▶ **PROMPT**:
Reproduce each line of the listing below verbatim, keeping every character, number, and line break unchanged.

▶ **MATERIAL FOR THE TASK**:
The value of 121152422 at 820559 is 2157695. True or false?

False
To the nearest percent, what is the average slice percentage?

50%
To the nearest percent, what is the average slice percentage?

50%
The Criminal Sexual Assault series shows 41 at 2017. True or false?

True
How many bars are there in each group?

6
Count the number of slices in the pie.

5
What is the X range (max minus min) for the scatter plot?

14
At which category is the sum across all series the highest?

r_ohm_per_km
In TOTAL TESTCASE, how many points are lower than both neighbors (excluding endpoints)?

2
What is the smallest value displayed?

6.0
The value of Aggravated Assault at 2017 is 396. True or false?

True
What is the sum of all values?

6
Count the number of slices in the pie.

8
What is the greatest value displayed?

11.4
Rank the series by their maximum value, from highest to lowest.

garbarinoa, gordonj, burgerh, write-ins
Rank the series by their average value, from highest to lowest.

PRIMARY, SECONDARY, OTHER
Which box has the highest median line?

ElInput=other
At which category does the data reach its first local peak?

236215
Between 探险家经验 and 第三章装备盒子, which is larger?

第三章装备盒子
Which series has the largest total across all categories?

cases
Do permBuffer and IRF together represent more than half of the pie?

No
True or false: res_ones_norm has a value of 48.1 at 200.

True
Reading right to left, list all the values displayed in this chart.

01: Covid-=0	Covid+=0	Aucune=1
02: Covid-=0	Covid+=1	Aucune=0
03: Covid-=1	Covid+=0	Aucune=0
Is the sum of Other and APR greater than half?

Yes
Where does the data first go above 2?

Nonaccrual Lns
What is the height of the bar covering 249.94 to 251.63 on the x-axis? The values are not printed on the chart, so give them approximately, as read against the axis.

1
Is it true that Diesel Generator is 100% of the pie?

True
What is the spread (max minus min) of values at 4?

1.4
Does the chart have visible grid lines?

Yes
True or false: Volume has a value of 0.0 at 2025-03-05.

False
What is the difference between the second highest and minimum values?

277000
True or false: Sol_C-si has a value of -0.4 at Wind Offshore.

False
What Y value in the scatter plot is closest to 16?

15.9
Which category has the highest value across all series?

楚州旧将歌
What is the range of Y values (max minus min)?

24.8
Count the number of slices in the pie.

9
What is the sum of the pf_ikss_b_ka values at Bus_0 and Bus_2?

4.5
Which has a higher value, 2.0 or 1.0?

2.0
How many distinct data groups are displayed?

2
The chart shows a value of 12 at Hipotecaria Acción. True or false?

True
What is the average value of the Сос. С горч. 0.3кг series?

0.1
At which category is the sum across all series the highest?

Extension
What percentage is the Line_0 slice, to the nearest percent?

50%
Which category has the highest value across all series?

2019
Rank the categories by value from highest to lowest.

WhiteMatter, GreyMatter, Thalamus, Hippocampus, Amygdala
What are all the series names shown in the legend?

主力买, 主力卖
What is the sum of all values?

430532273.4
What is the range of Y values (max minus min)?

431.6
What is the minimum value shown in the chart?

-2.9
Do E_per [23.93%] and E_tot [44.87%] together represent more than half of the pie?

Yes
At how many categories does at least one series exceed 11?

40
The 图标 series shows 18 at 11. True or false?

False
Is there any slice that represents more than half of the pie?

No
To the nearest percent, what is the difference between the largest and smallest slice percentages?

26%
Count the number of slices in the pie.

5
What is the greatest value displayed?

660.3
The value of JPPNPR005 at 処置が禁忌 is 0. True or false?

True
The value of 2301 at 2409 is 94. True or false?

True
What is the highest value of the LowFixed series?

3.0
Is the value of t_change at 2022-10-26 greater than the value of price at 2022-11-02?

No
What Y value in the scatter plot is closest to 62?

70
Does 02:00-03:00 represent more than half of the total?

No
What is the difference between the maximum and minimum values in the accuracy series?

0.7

▶ **SOLUTION TO THE PROBLEM**:
The value of 121152422 at 820559 is 2157695. True or false?

False
To the nearest percent, what is the average slice percentage?

50%
To the nearest percent, what is the average slice percentage?

50%
The Criminal Sexual Assault series shows 41 at 2017. True or false?

True
How many bars are there in each group?

6
Count the number of slices in the pie.

5
What is the X range (max minus min) for the scatter plot?

14
At which category is the sum across all series the highest?

r_ohm_per_km
In TOTAL TESTCASE, how many points are lower than both neighbors (excluding endpoints)?

2
What is the smallest value displayed?

6.0
The value of Aggravated Assault at 2017 is 396. True or false?

True
What is the sum of all values?

6
Count the number of slices in the pie.

8
What is the greatest value displayed?

11.4
Rank the series by their maximum value, from highest to lowest.

garbarinoa, gordonj, burgerh, write-ins
Rank the series by their average value, from highest to lowest.

PRIMARY, SECONDARY, OTHER
Which box has the highest median line?

ElInput=other
At which category does the data reach its first local peak?

236215
Between 探险家经验 and 第三章装备盒子, which is larger?

第三章装备盒子
Which series has the largest total across all categories?

cases
Do permBuffer and IRF together represent more than half of the pie?

No
True or false: res_ones_norm has a value of 48.1 at 200.

True
Reading right to left, list all the values displayed in this chart.

01: Covid-=0	Covid+=0	Aucune=1
02: Covid-=0	Covid+=1	Aucune=0
03: Covid-=1	Covid+=0	Aucune=0
Is the sum of Other and APR greater than half?

Yes
Where does the data first go above 2?

Nonaccrual Lns
What is the height of the bar covering 249.94 to 251.63 on the x-axis? The values are not printed on the chart, so give them approximately, as read against the axis.

1
Is it true that Diesel Generator is 100% of the pie?

True
What is the spread (max minus min) of values at 4?

1.4
Does the chart have visible grid lines?

Yes
True or false: Volume has a value of 0.0 at 2025-03-05.

False
What is the difference between the second highest and minimum values?

277000
True or false: Sol_C-si has a value of -0.4 at Wind Offshore.

False
What Y value in the scatter plot is closest to 16?

15.9
Which category has the highest value across all series?

楚州旧将歌
What is the range of Y values (max minus min)?

24.8
Count the number of slices in the pie.

9
What is the sum of the pf_ikss_b_ka values at Bus_0 and Bus_2?

4.5
Which has a higher value, 2.0 or 1.0?

2.0
How many distinct data groups are displayed?

2
The chart shows a value of 12 at Hipotecaria Acción. True or false?

True
What is the average value of the Сос. С горч. 0.3кг series?

0.1
At which category is the sum across all series the highest?

Extension
What percentage is the Line_0 slice, to the nearest percent?

50%
Which category has the highest value across all series?

2019
Rank the categories by value from highest to lowest.

WhiteMatter, GreyMatter, Thalamus, Hippocampus, Amygdala
What are all the series names shown in the legend?

主力买, 主力卖
What is the sum of all values?

430532273.4
What is the range of Y values (max minus min)?

431.6
What is the minimum value shown in the chart?

-2.9
Do E_per [23.93%] and E_tot [44.87%] together represent more than half of the pie?

Yes
At how many categories does at least one series exceed 11?

40
The 图标 series shows 18 at 11. True or false?

False
Is there any slice that represents more than half of the pie?

No
To the nearest percent, what is the difference between the largest and smallest slice percentages?

26%
Count the number of slices in the pie.

5
What is the greatest value displayed?

660.3
The value of JPPNPR005 at 処置が禁忌 is 0. True or false?

True
The value of 2301 at 2409 is 94. True or false?

True
What is the highest value of the LowFixed series?

3.0
Is the value of t_change at 2022-10-26 greater than the value of price at 2022-11-02?

No
What Y value in the scatter plot is closest to 62?

70
Does 02:00-03:00 represent more than half of the total?

No
What is the difference between the maximum and minimum values in the accuracy series?

0.7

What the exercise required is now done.